-- DATASET EXTRACT follows --
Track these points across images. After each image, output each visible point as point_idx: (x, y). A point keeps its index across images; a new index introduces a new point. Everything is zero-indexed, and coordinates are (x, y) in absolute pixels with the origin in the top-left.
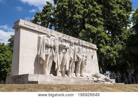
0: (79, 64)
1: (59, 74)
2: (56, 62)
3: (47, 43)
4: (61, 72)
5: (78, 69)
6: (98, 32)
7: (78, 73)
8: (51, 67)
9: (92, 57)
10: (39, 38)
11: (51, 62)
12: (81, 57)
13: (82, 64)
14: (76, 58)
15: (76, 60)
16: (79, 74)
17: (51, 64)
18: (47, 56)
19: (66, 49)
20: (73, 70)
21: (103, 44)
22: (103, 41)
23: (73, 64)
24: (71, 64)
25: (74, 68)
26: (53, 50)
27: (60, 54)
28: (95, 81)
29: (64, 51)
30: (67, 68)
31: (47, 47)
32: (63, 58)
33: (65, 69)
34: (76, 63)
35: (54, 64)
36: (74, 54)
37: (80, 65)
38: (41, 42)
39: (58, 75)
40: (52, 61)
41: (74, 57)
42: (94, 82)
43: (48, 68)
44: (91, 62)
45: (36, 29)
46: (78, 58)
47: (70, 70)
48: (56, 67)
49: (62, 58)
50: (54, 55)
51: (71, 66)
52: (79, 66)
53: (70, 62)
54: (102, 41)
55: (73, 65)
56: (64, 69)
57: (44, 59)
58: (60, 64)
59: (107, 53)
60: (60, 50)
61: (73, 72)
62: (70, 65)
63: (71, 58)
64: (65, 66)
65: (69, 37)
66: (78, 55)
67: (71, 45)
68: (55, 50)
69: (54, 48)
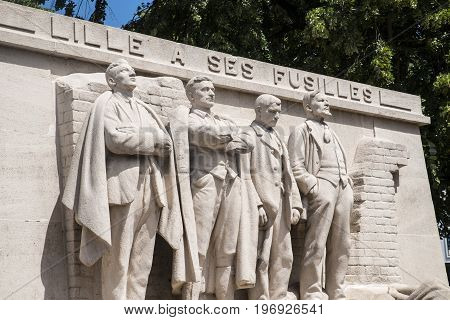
0: (314, 237)
3: (113, 131)
5: (312, 267)
7: (315, 290)
8: (145, 276)
9: (395, 175)
10: (64, 96)
12: (325, 192)
14: (295, 200)
15: (295, 217)
17: (147, 258)
18: (117, 211)
19: (234, 157)
20: (284, 274)
23: (282, 239)
24: (268, 242)
25: (285, 262)
26: (152, 173)
27: (195, 188)
31: (119, 156)
32: (220, 212)
33: (234, 276)
35: (164, 254)
36: (285, 178)
37: (322, 242)
38: (77, 126)
40: (153, 241)
41: (285, 196)
43: (130, 286)
44: (388, 213)
45: (41, 40)
47: (265, 278)
48: (180, 274)
49: (209, 216)
50: (163, 200)
51: (266, 257)
52: (316, 248)
53: (263, 230)
55: (281, 246)
56: (225, 278)
58: (204, 253)
60: (197, 166)
61: (284, 287)
62: (261, 247)
63: (265, 205)
64: (235, 260)
65: (247, 71)
66: (310, 179)
67: (265, 120)
68: (165, 169)
69: (161, 158)
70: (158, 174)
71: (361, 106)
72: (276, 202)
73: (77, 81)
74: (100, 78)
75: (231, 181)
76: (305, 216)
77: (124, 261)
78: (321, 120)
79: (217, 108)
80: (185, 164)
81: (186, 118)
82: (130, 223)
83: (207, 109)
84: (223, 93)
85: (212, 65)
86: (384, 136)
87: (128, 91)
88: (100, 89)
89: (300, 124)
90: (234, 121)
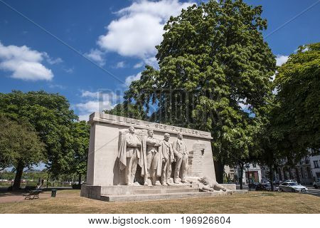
0: (177, 166)
1: (148, 182)
2: (141, 165)
3: (128, 142)
4: (151, 178)
6: (220, 109)
7: (177, 178)
8: (135, 173)
9: (203, 151)
10: (120, 134)
11: (134, 166)
12: (180, 156)
14: (172, 157)
15: (172, 161)
16: (178, 180)
17: (135, 169)
18: (128, 159)
19: (157, 148)
20: (169, 174)
21: (229, 126)
22: (228, 120)
23: (169, 166)
24: (165, 167)
25: (170, 171)
26: (136, 151)
27: (147, 154)
28: (200, 190)
29: (153, 150)
30: (159, 173)
31: (129, 147)
32: (153, 160)
33: (156, 174)
34: (174, 165)
35: (139, 169)
36: (170, 152)
37: (179, 167)
39: (146, 183)
40: (136, 166)
41: (170, 156)
42: (198, 192)
43: (131, 175)
44: (200, 160)
45: (117, 122)
46: (176, 156)
47: (165, 175)
48: (143, 173)
49: (150, 160)
50: (139, 157)
51: (165, 170)
53: (164, 164)
54: (226, 121)
55: (169, 168)
56: (154, 174)
57: (125, 163)
58: (149, 168)
59: (236, 138)
61: (169, 177)
62: (163, 168)
63: (165, 158)
64: (156, 170)
65: (165, 127)
66: (177, 152)
67: (166, 139)
68: (140, 150)
69: (139, 147)
70: (138, 151)
71: (195, 135)
72: (167, 157)
73: (123, 130)
74: (128, 130)
75: (156, 153)
77: (130, 170)
78: (181, 139)
79: (154, 136)
80: (145, 149)
81: (146, 139)
82: (131, 161)
83: (151, 137)
84: (156, 132)
85: (156, 126)
86: (200, 142)
87: (133, 133)
88: (126, 132)
89: (176, 139)
90: (158, 139)
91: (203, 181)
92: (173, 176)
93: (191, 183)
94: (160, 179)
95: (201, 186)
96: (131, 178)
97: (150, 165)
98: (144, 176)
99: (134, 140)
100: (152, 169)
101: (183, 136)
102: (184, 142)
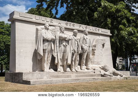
-- DATASET EXTRACT concluded --
_TASK ITEM:_ Leaving out any images, restate every record word for word.

_WRITTEN RESPONSE:_
Track these points across images. After each image, output each visible point as point_idx: (x, y). A point keeps its index across images; a new index introduces a new point. Everything is zero-indexed, and coordinates are (x, y) in absolute pixels with the origin in the top-left.
0: (79, 64)
1: (59, 74)
2: (56, 62)
3: (47, 43)
4: (61, 72)
5: (78, 69)
6: (98, 32)
7: (78, 73)
8: (51, 67)
9: (92, 57)
10: (39, 38)
11: (51, 62)
12: (81, 57)
13: (82, 64)
14: (76, 58)
15: (76, 60)
16: (79, 74)
17: (51, 64)
18: (47, 56)
19: (66, 49)
20: (73, 70)
21: (103, 44)
22: (103, 41)
23: (73, 64)
24: (71, 64)
25: (74, 68)
26: (53, 50)
27: (60, 54)
28: (95, 81)
29: (64, 51)
30: (67, 68)
31: (47, 47)
32: (63, 58)
33: (65, 69)
34: (76, 63)
35: (54, 64)
36: (74, 54)
37: (80, 65)
38: (41, 42)
39: (58, 75)
40: (52, 61)
41: (74, 57)
42: (94, 82)
43: (48, 68)
44: (91, 62)
45: (36, 29)
46: (78, 58)
47: (70, 70)
48: (56, 67)
49: (62, 58)
50: (54, 55)
51: (71, 66)
52: (79, 66)
53: (70, 62)
54: (102, 41)
55: (73, 65)
56: (64, 69)
57: (44, 59)
58: (60, 64)
59: (107, 53)
60: (60, 50)
61: (73, 72)
62: (70, 65)
63: (71, 58)
64: (65, 66)
65: (69, 37)
66: (78, 55)
67: (71, 45)
68: (55, 50)
69: (54, 48)
0: (314, 237)
3: (113, 131)
5: (312, 267)
7: (315, 290)
8: (145, 276)
9: (395, 175)
10: (64, 96)
12: (325, 192)
14: (295, 200)
15: (295, 217)
17: (147, 258)
18: (117, 211)
19: (234, 157)
20: (284, 274)
23: (282, 239)
24: (268, 242)
25: (285, 262)
26: (152, 173)
27: (195, 188)
31: (119, 156)
32: (220, 212)
33: (234, 276)
35: (164, 254)
36: (285, 178)
37: (322, 242)
38: (77, 126)
40: (153, 241)
41: (285, 196)
43: (130, 286)
44: (388, 213)
45: (41, 40)
47: (265, 278)
48: (180, 274)
49: (209, 216)
50: (163, 200)
51: (266, 257)
52: (316, 248)
53: (263, 230)
55: (281, 246)
56: (225, 278)
58: (204, 253)
60: (197, 166)
61: (284, 287)
62: (261, 247)
63: (265, 205)
64: (235, 260)
65: (247, 71)
66: (310, 179)
67: (265, 120)
68: (165, 169)
69: (161, 158)
70: (158, 174)
71: (361, 106)
72: (276, 202)
73: (77, 81)
74: (100, 78)
75: (231, 181)
76: (305, 216)
77: (124, 261)
78: (321, 120)
79: (217, 108)
80: (185, 164)
81: (186, 118)
82: (130, 223)
83: (207, 109)
84: (223, 93)
85: (212, 65)
86: (384, 136)
87: (128, 91)
88: (100, 89)
89: (300, 124)
90: (234, 121)
0: (177, 166)
1: (148, 182)
2: (141, 165)
3: (128, 142)
4: (151, 178)
6: (220, 109)
7: (177, 178)
8: (135, 173)
9: (203, 151)
10: (120, 134)
11: (134, 166)
12: (180, 156)
14: (172, 157)
15: (172, 161)
16: (178, 180)
17: (135, 169)
18: (128, 159)
19: (157, 148)
20: (169, 174)
21: (229, 126)
22: (228, 120)
23: (169, 166)
24: (165, 167)
25: (170, 171)
26: (136, 151)
27: (147, 154)
28: (200, 190)
29: (153, 150)
30: (159, 173)
31: (129, 147)
32: (153, 160)
33: (156, 174)
34: (174, 165)
35: (139, 169)
36: (170, 152)
37: (179, 167)
39: (146, 183)
40: (136, 166)
41: (170, 156)
42: (198, 192)
43: (131, 175)
44: (200, 160)
45: (117, 122)
46: (176, 156)
47: (165, 175)
48: (143, 173)
49: (150, 160)
50: (139, 157)
51: (165, 170)
53: (164, 164)
54: (226, 121)
55: (169, 168)
56: (154, 174)
57: (125, 163)
58: (149, 168)
59: (236, 138)
61: (169, 177)
62: (163, 168)
63: (165, 158)
64: (156, 170)
65: (165, 127)
66: (177, 152)
67: (166, 139)
68: (140, 150)
69: (139, 147)
70: (138, 151)
71: (195, 135)
72: (167, 157)
73: (123, 130)
74: (128, 130)
75: (156, 153)
77: (130, 170)
78: (181, 139)
79: (154, 136)
80: (145, 149)
81: (146, 139)
82: (131, 161)
83: (151, 137)
84: (156, 132)
85: (156, 126)
86: (200, 142)
87: (133, 133)
88: (126, 132)
89: (176, 139)
90: (158, 139)
91: (203, 181)
92: (173, 176)
93: (191, 183)
94: (160, 179)
95: (201, 186)
96: (131, 178)
97: (150, 165)
98: (144, 176)
99: (134, 140)
100: (152, 169)
101: (183, 136)
102: (184, 142)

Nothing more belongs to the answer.